What you will do:
Print out each entry below exactly; do not carry over any image.

Dataset entries:

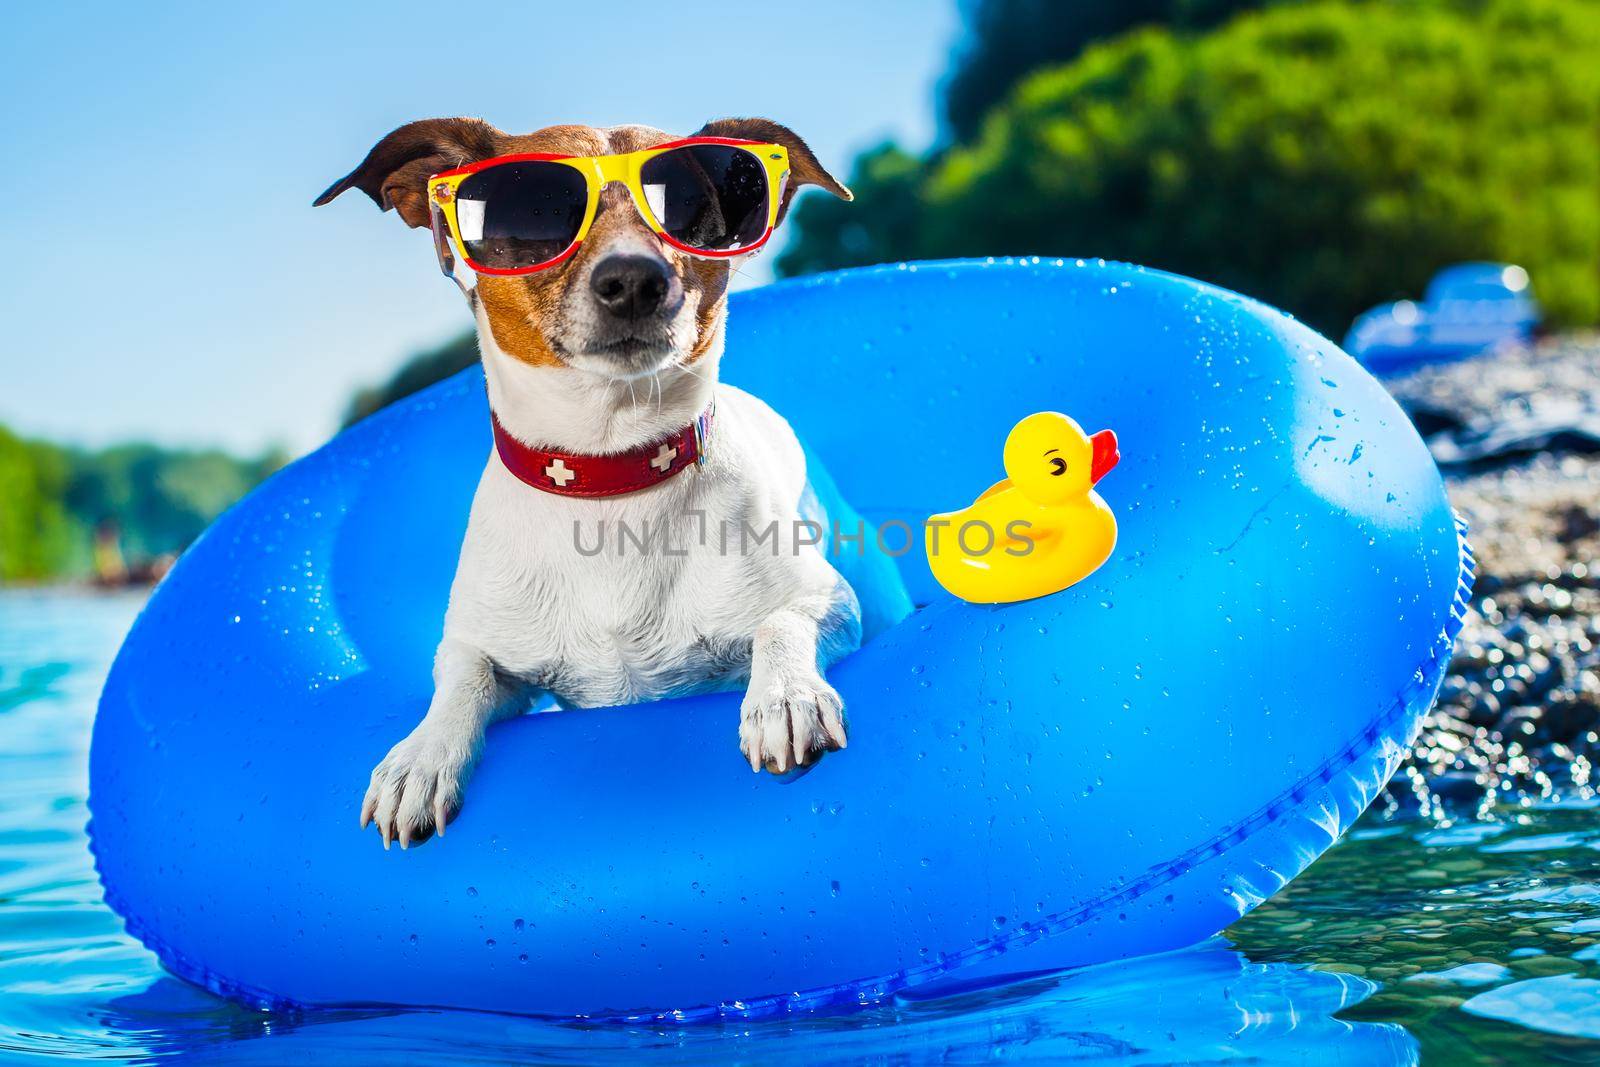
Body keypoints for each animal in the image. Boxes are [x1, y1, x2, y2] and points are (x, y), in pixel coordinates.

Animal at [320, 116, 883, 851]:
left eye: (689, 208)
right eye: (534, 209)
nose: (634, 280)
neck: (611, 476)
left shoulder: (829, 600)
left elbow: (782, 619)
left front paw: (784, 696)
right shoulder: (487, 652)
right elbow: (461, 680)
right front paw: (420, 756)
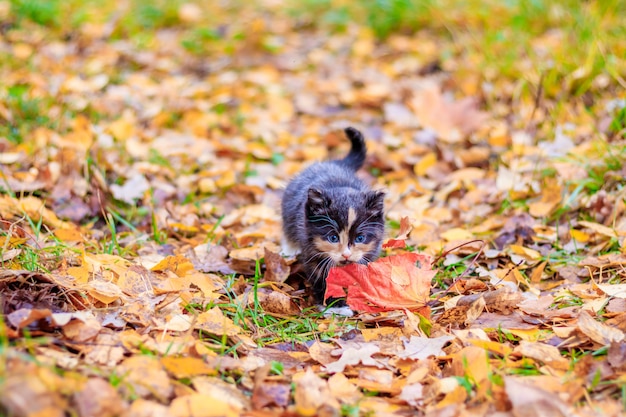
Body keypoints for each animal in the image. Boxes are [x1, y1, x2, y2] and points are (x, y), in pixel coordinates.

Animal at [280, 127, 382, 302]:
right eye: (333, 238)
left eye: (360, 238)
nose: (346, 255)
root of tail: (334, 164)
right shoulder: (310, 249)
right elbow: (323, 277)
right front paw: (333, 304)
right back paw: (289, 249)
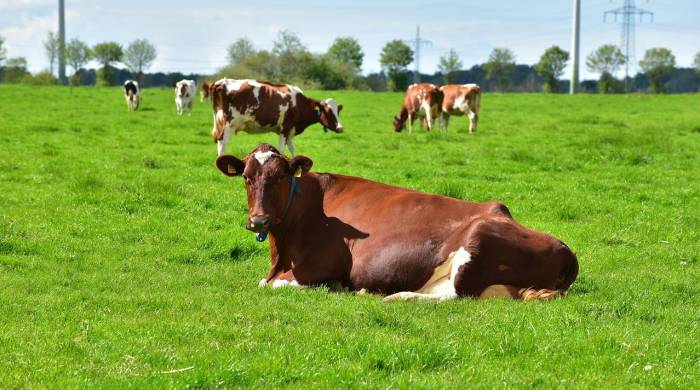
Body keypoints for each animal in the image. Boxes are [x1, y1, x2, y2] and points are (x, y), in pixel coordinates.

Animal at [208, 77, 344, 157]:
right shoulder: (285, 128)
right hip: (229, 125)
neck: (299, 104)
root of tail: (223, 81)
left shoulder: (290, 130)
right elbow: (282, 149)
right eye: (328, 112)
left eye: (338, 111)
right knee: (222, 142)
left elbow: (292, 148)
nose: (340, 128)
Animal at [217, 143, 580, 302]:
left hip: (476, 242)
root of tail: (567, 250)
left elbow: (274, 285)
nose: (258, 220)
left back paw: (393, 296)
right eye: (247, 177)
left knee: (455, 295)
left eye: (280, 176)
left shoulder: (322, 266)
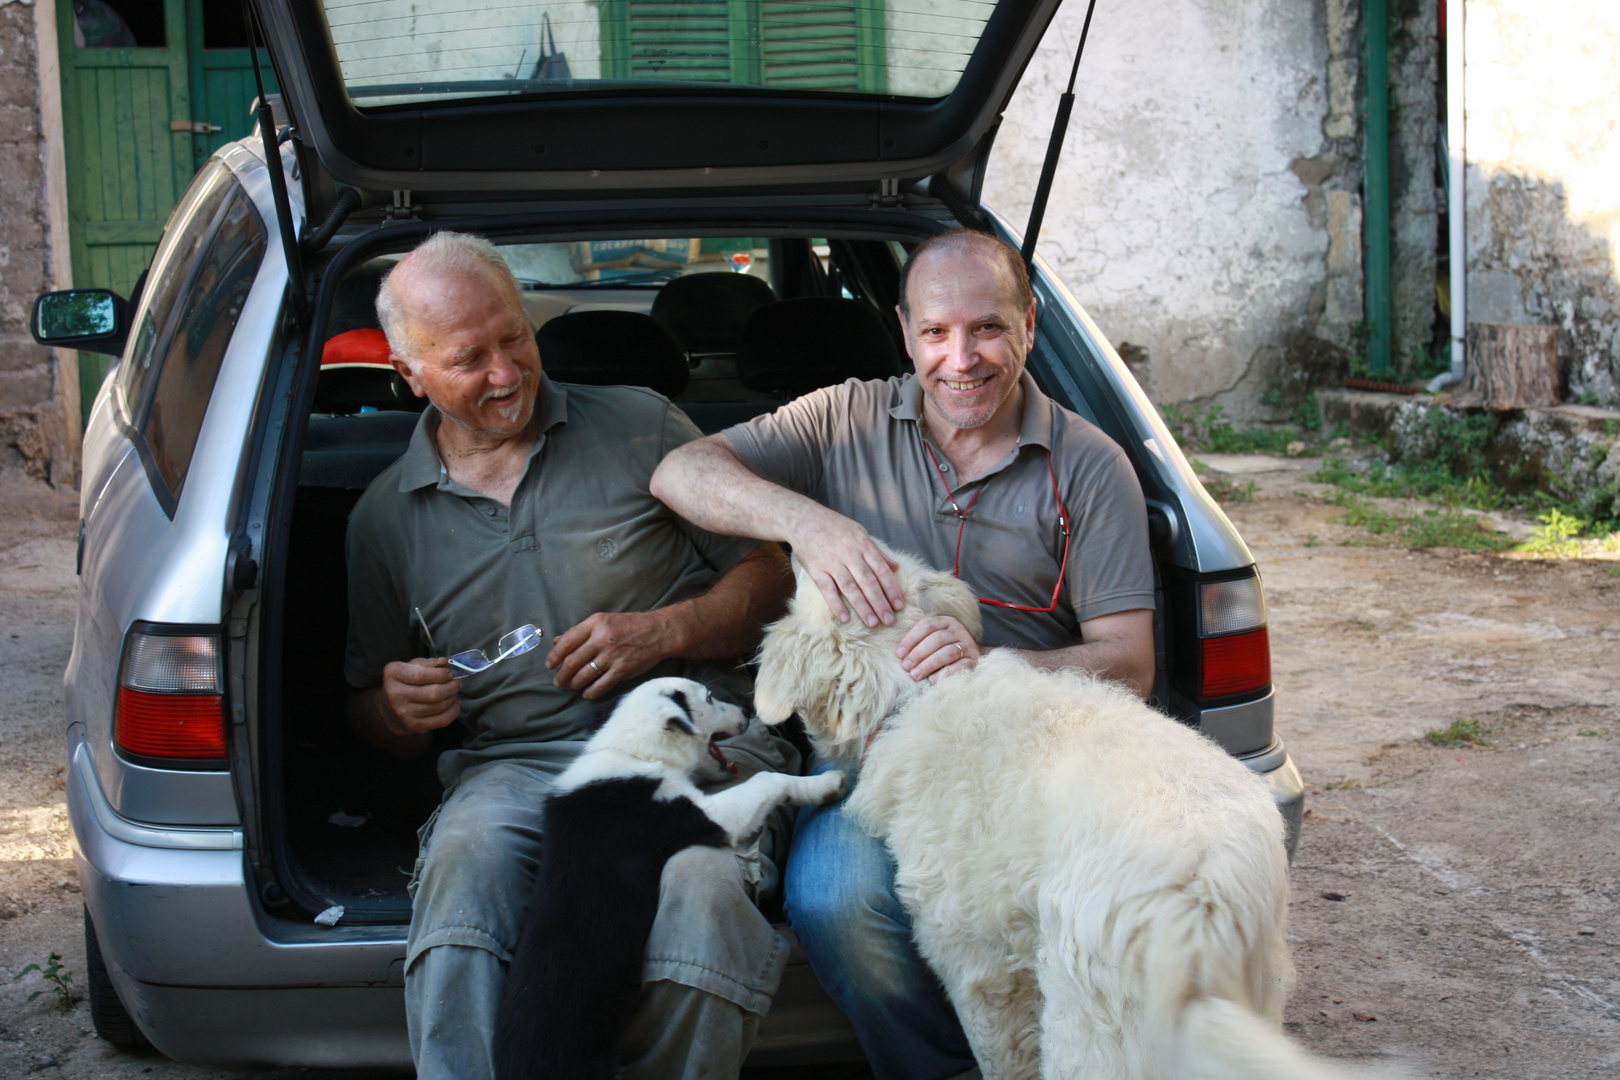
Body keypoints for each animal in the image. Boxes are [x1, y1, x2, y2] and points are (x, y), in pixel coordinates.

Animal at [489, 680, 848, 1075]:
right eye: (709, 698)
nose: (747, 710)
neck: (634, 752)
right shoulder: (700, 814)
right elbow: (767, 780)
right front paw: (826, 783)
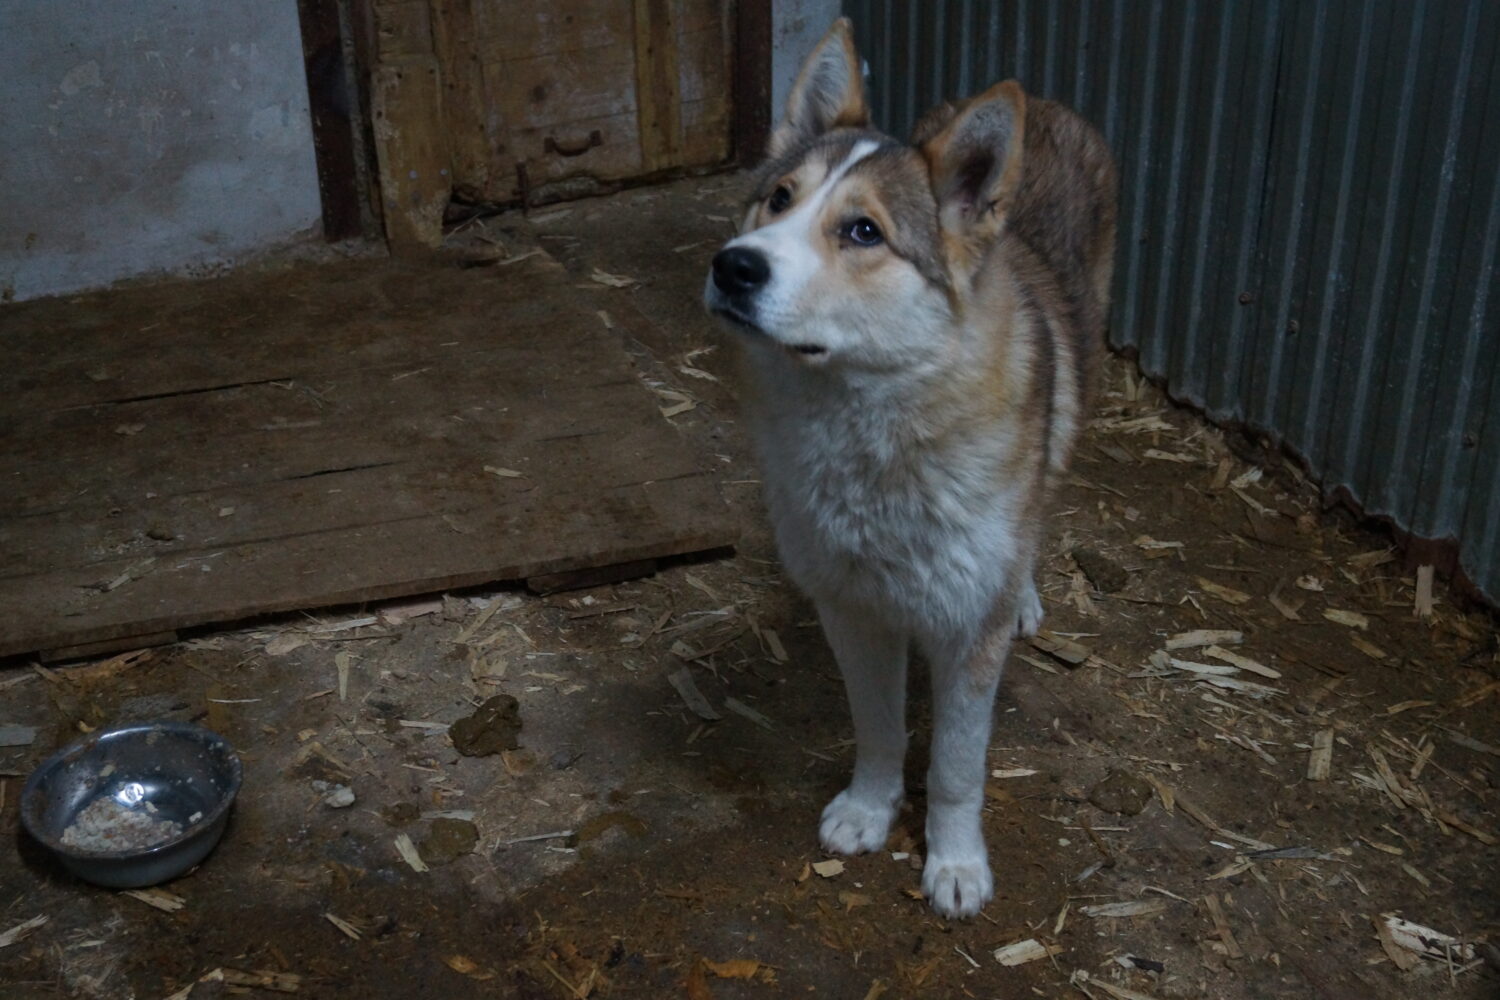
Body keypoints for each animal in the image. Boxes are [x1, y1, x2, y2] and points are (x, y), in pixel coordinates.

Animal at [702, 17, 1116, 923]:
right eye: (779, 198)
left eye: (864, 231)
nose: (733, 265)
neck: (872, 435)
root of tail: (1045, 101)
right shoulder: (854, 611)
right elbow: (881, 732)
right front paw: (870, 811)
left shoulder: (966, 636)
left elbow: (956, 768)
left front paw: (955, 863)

Written response:
Body keypoints for each animal in the image. Boxes are [x1, y1, x2, y2] and points are (x, y), in pixel coordinates.

Animal at [320, 116, 883, 851]:
left eye: (689, 208)
right eye: (534, 209)
nose: (634, 280)
neck: (611, 476)
left shoulder: (829, 600)
left elbow: (782, 619)
left front paw: (784, 696)
right shoulder: (487, 652)
right elbow: (461, 680)
right front paw: (420, 756)
Body keypoints for each animal in the image. Boxes are [x1, y1, x2, y2] and points are (x, y), in pixel coordinates.

Animal at [280, 127, 382, 302]:
right eye: (333, 238)
left eye: (360, 238)
nose: (346, 255)
root of tail: (334, 164)
right shoulder: (310, 249)
right elbow: (323, 277)
right front paw: (333, 304)
right back paw: (289, 249)
Body keypoints for each animal in the image. Boxes are [x1, y1, x2, y2] and points are (x, y), in pixel coordinates.

Animal at [208, 77, 344, 157]:
right shoulder: (285, 128)
right hip: (229, 125)
neck: (299, 104)
root of tail: (223, 81)
left shoulder: (290, 130)
right elbow: (282, 149)
right eye: (328, 112)
left eye: (338, 111)
right knee: (222, 142)
left elbow: (292, 148)
nose: (340, 128)
Animal at [217, 143, 580, 302]:
left hip: (476, 242)
root of tail: (567, 250)
left elbow: (274, 285)
nose: (258, 220)
left back paw: (393, 296)
right eye: (247, 177)
left knee: (455, 295)
left eye: (280, 176)
left shoulder: (322, 266)
Body keypoints for each animal in the image. Boxes are [x1, y1, x2, y2] and points are (x, y), in pixel coordinates.

Animal at [489, 680, 848, 1075]:
right eye: (709, 698)
nose: (747, 710)
neck: (634, 752)
right shoulder: (700, 814)
right elbow: (767, 780)
right front paw: (826, 783)
Body keypoints for each animal in the image. Boxes are [x1, y1, x2, y2] and points are (x, y), in pixel coordinates.

Animal at [702, 17, 1116, 923]:
right eye: (779, 198)
left eye: (864, 231)
nose: (733, 265)
neck: (872, 435)
root of tail: (1045, 101)
right shoulder: (854, 611)
right elbow: (881, 732)
right front paw: (870, 811)
left shoulder: (966, 636)
left elbow: (956, 768)
left front paw: (955, 863)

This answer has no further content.